Joênio, um rapaz de trinta e poucos anos, se apresentava todas as quintas-feiras como estátua viva na calçada da Rua XV. Não era muita a atenção que ganhava do público passante, não era, mas essa já havia deixado, há tempos, de ser uma questão que merecesse sua consideração. Faz 3 meses que ele recebeu, em seu chapéu, alguns trocados da mão de um homem especial. O homem possuía a tatuagem de uma chave Phillips no pulso, a mesma que Joênio havia feito quando completara 18. O homem tinha um bigode curto, mas cheio, logo abaixo do nariz, outra semelhança que compartilhavam. Joênio, no entanto, vestia paletó e chapéu-coco, e estava prateado da cabeça aos pés; Carlos, um macacão antigo e surrado. “Eu sou você de outros tempos, Charlie.” Mal deu tempo de avançar para abraçá-lo e lhe dizer “Finalmente!”. Joênio caiu no chão e, ao se levantar, percebeu que estava apenas diante de seu reflexo na vitrine.





























Esmerilhadeira


Seis horas da manhã, café na padaria, pão na chapa, os olhos ainda pregados de sono. Nunca souberam explicar como a esmerilhadeira conseguiu decepar a mesma mão que orquestrava o trabalho. Turno duplo, substituição do colega demitido, talvez fosse terça ou sexta-feira, a diferença é pouca. O corpo já cansado nem sentiu o membro no chão. Ouviu um grito: “Sangue!”. Trinta e quatro anos de empresa. Talvez um mecanismo sonoro pudesse servir como alerta no momento em que o perigo está à espreita.

 





Cão


Ontem, durante a madrugada, recebi um e-mail do meu cão Brutus. A mensagem, evidentemente criptografada, me aconselhava a fazer um adendo a minha palestra que seria proferida na manhã seguinte no Instituto de Geociências e Natureza de Brasília. O assunto do e-mail, um tanto dramático e distópico – típico do temperamento do Pastor Alemão – vinha grafado todo em caixa alta: VAMOS TODOS MORRER MUITO EM BREVE! No corpo do e-mail apenas o link para um artigo do The Guardian sobre a destruição dos mamíferos selvagens pelos humanos. Respondi de prontidão: BRUTUS, BRUTUS, BRUTUS, ÉS TUDO QUE TENHO NA VIDA, ESTAREMOS PARA SEMPRE JUNTOS!






 



Hiperlink

A cãibra que acomete a batata da perna durante as madrugadas de sono se dá pelo baixo nível de cálcio no sangue. O excesso de cálcio no sangue pode provocar o cálculo renal, as famosas “pedras” nos rins. O indiano Dhanraj Wadile detém o recorde de 172.155 pedras removidas do rim de um único indivíduo.
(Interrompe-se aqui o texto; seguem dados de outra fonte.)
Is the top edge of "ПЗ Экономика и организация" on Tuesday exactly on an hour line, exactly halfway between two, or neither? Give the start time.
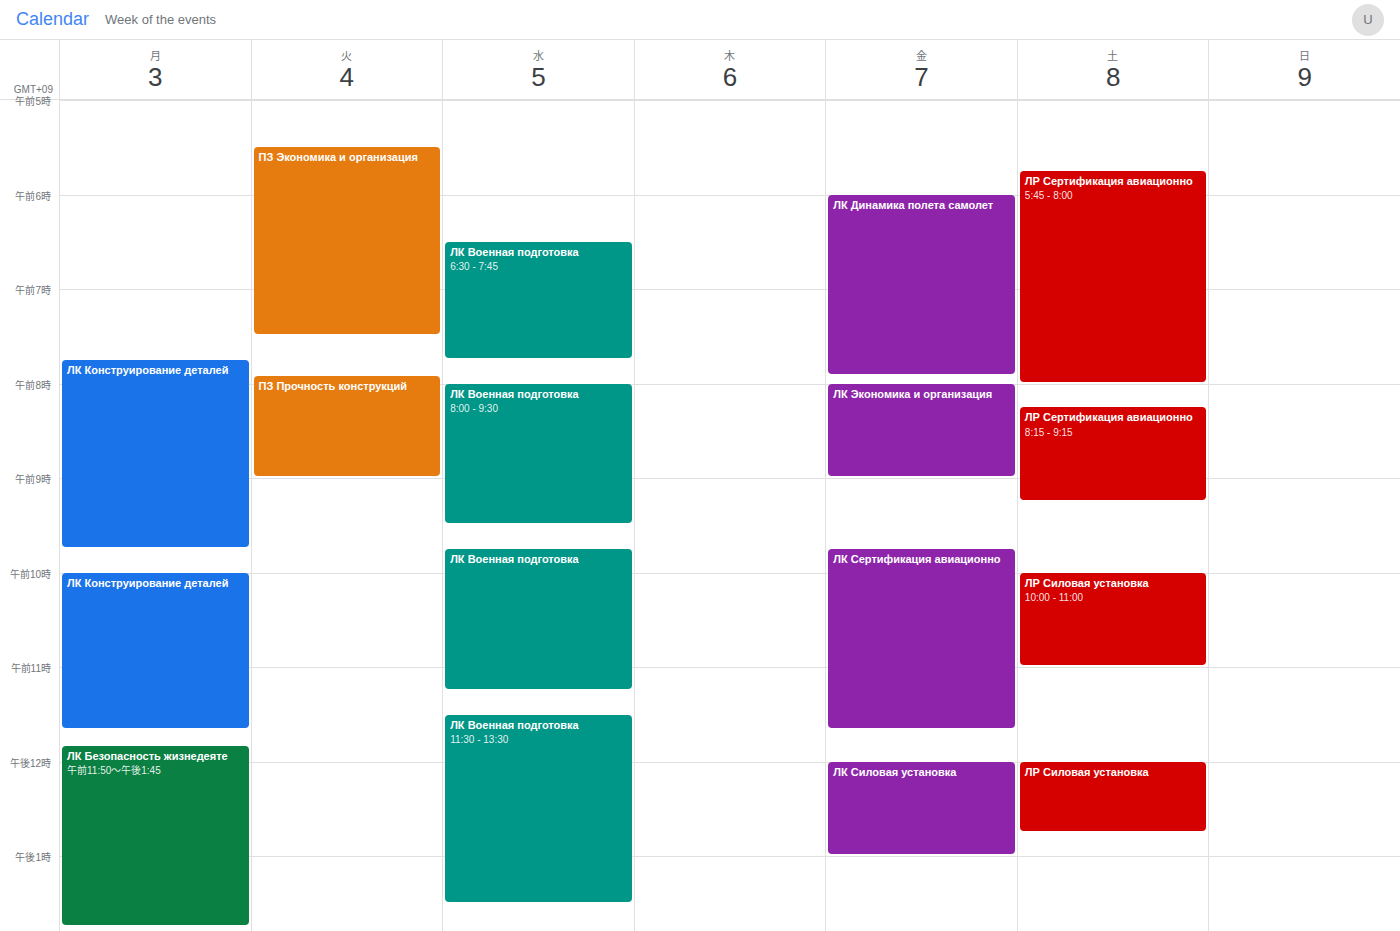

Esse número é igual a um endereço de IP (Internet Protocol) localizado no Condado de Cook, no estado americano de Illinois. Cook, por sua vez, é uma palavra inglesa que significa cozinheiro ou cozinheira: o cozinheiro cozeu três tipos diferentes de vegetais durante a preparação do prato principal.








Fake News

No dia 1o de abril de 1983, a revista inglesa New Scientist divulgava a descoberta do “boimate”, resultado da combinação do gene do boi com o do tomate. Do processo, resultariam tomates com valor proteico quarenta vezes maior do que o de tomates comuns, e consumi-los seria como ingerir “filés ao pomodoro”. Teria sido um grande evento para a comunidade científica, mas era 1o de abril e tudo não passou de uma brincadeira. Vinte e seis dias depois, a revista brasileira Veja publicou a notícia do boimate como verdadeira, dando origem ao que hoje se conhece como a maior “barriga” da divulgação científica brasileira.







Hotel

O encontro do século aconteceu na noite de 11 de junho de 2018. Lucrécia, presidente do sindicato dos ourives, está à frente do maior fornecedor de ouro do mundo. Os dois líderes estão hospedados no luxuoso hotel Santaella di Fiori. Mesmo com os aumentos e novas taxações impostos pelo xeique, ambos estão esperançosos com o encontro. “Teremos uma excelente relação”, disse Lucrécia, que afirmou esperar um encontro “tremendamente exitoso”. O xeique disse que havia obstáculos para a reunião, mas “nós os superamos e estamos aqui hoje”.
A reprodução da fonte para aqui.